> _REQUEST_
Transcribe, exactly and in full, every record shown below, while omitting its images.
======
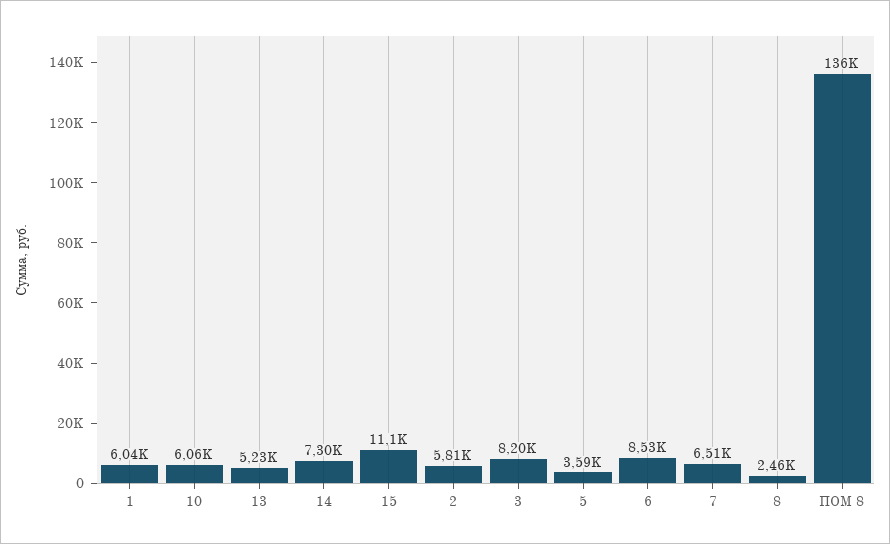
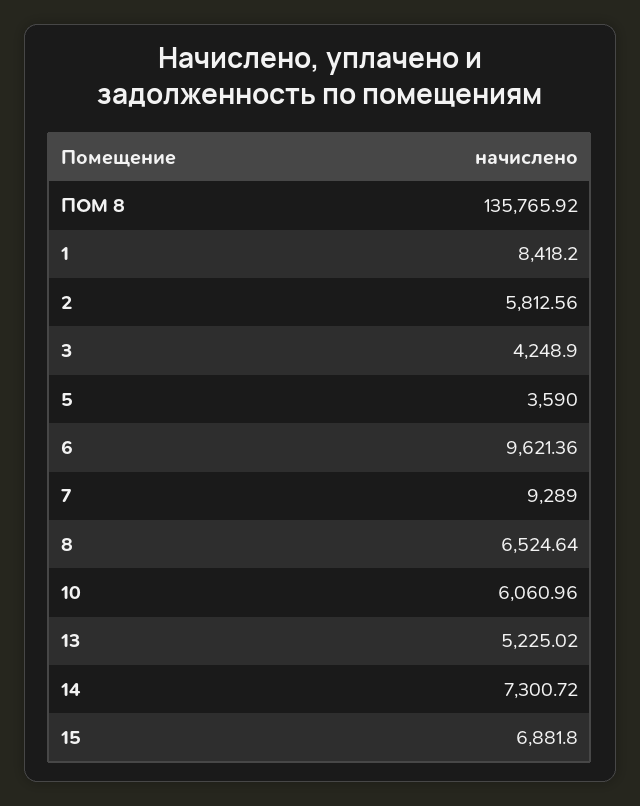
1: 6040 -> 8418.2
15: 11100 -> 6881.8
3: 8200 -> 4248.9
6: 8530 -> 9621.36
7: 6510 -> 9289
8: 2460 -> 6524.64

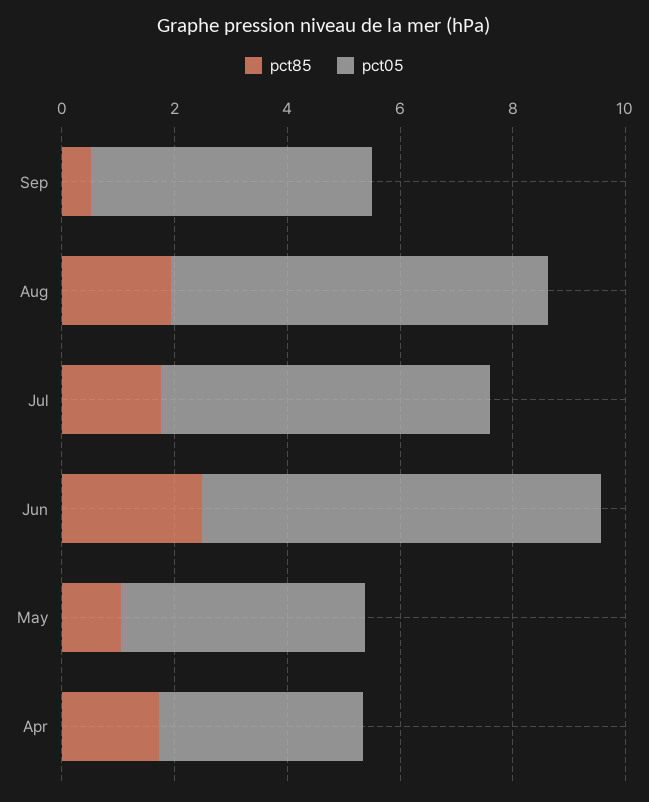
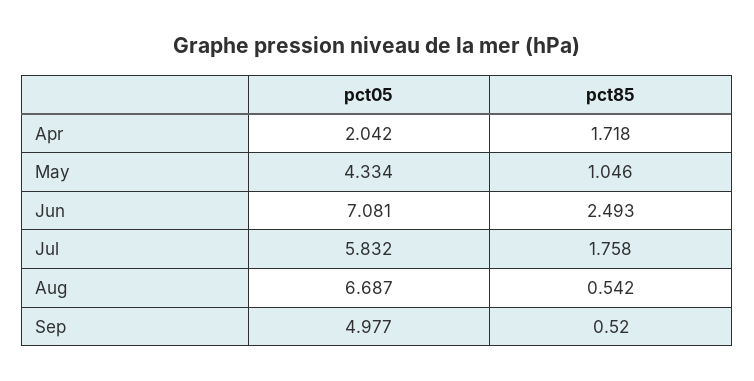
pct85, Aug: 2 -> 0.542
pct05, Apr: 3.5 -> 2.042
======
> _ANSWER TO THIS TASK_
1: 6040 -> 8418.2
15: 11100 -> 6881.8
3: 8200 -> 4248.9
6: 8530 -> 9621.36
7: 6510 -> 9289
8: 2460 -> 6524.64

pct85, Aug: 2 -> 0.542
pct05, Apr: 3.5 -> 2.042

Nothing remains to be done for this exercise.